PHILADELPHIA -- The weather report called for foggy drizzle, not to be confused with the old Phillies shortstop of the same name.
Foggy drizzle it was for Game 4, perfect weather for orchids and werewolves and an interesting little World Series game.
What happened? Pal, entire college courses will be devoted to the study of this particular baseball game.
Friday's lecture: Mitch Williams -- eccentric genius or wild-armed doofus?
The score was Blue Jays 15, Phillies 14, and by the time the Phillies came up for their last hacks, well after midnight, nobody would have been surprised if Babe Ruth had popped out of the dugout to pinch-hit for Mariano Duncan.
The foggy drizzle never stopped, sometimes increasing to what looked suspiciously like skimpy showers. It was so wet that John Kruk had to run his beard through a wringer every inning.
But the weather only added to the atmosphere. At times you weren't sure if you were watching a ballgame or "Wuthering Heights." I'm not sure, but I think Heathcliff pinch-hit for Williams in the eighth.
Lightning bolts and snow flurries would have been a nice touch, but you can't have everything.
What you got was a steady torrent of runs, hits, thrills, pitching bloopers and a lifetime of crazy memories, jumbled like unsorted snapshots in the bottom drawer.
By the end of the first inning, we already had 16 batters, seven runs, six walks, two of them RBI walks, a double, a triple and the feeling that you were not in Kansas any more.
Phillies starter Tommy Greene, who didn't make it through the third inning, was credited for 11 base runners.
Jays starter Todd Stottlemyre walked everyone but Phillies third-base coach Larry Bowa, but it took Cito Gaston six runs in two innings to decide that Todd wasn't featuring his "A" stuff.
Although, to give him his due, Stottlemyre did do a good job holding his runners, allowing only one of the six to steal a base.
It was such a completely weird scene. Nothing made sense. By the bottom of the ninth, thousands of Phillies fans had left the ballpark, or been beamed up by UFOs. The legendarily knowledgeable fans were actually bailing out on their beloved Phillies, down 15-14 with the big meat coming to bat.

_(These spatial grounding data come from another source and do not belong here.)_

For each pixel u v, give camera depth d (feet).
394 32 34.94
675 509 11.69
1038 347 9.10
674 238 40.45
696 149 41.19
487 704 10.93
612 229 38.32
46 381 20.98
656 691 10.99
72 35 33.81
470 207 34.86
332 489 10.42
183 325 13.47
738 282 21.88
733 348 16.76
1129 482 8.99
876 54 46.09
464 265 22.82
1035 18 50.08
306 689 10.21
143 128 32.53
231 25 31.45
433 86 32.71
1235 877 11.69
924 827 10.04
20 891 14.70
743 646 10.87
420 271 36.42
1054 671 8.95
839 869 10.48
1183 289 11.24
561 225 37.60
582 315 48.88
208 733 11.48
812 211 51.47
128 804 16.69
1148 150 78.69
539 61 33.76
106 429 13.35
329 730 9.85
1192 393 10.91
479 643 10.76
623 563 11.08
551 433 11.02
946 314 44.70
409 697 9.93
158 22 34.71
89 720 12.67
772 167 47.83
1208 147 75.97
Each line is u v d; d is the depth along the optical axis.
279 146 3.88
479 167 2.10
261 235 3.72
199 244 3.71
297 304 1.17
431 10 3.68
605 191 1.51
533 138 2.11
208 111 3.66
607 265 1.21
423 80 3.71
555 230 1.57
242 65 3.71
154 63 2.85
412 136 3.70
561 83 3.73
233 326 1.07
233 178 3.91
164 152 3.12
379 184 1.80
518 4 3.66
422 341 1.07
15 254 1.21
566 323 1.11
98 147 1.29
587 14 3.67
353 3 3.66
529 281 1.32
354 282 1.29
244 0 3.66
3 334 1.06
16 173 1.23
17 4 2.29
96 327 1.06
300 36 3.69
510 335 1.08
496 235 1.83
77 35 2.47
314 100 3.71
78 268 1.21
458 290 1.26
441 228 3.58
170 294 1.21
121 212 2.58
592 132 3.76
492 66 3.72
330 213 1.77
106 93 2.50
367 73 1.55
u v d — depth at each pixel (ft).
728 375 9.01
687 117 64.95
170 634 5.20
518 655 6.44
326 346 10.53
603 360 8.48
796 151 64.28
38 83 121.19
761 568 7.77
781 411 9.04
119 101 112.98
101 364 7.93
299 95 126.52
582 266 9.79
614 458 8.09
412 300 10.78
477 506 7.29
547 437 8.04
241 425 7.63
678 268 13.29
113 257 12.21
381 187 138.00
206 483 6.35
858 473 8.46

Some fans had to get up early to go to school the next day, you say? Hey, if they're so knowledgeable, why do they need school?
"Phillie mutants" is what Williams calls the local fans, affectionately, but you wouldn't want to hear what the Mutants are calling Wild Thing today.
Midnight Mitch came into the game in the eighth inning with the Phillies leading 14-10, runners on second and third and one out.
As teammates buried their heads in towels, Wild Thing gave up a run-scoring single to Tony (Five RBI) Fernandez, a walk to Pat Borders to load the bases, struck out pinch-hitter Ed Sprague, then allowed a two-run single to Rickey Henderson and a two-run triple to Devon White.
This is as wild as a Wild Thing can get, and by the time he staggered to the dugout, the Phils were down 15-14.
Henderson, by the way, is back. After two hits and two runs in Game 3, Rickey checked in Wednesday night with a double, two-run single, walk, stolen base and a shot at that zillion-dollar contract he's looking for next year.
He has, by the way, led off every Series game so far by getting on base.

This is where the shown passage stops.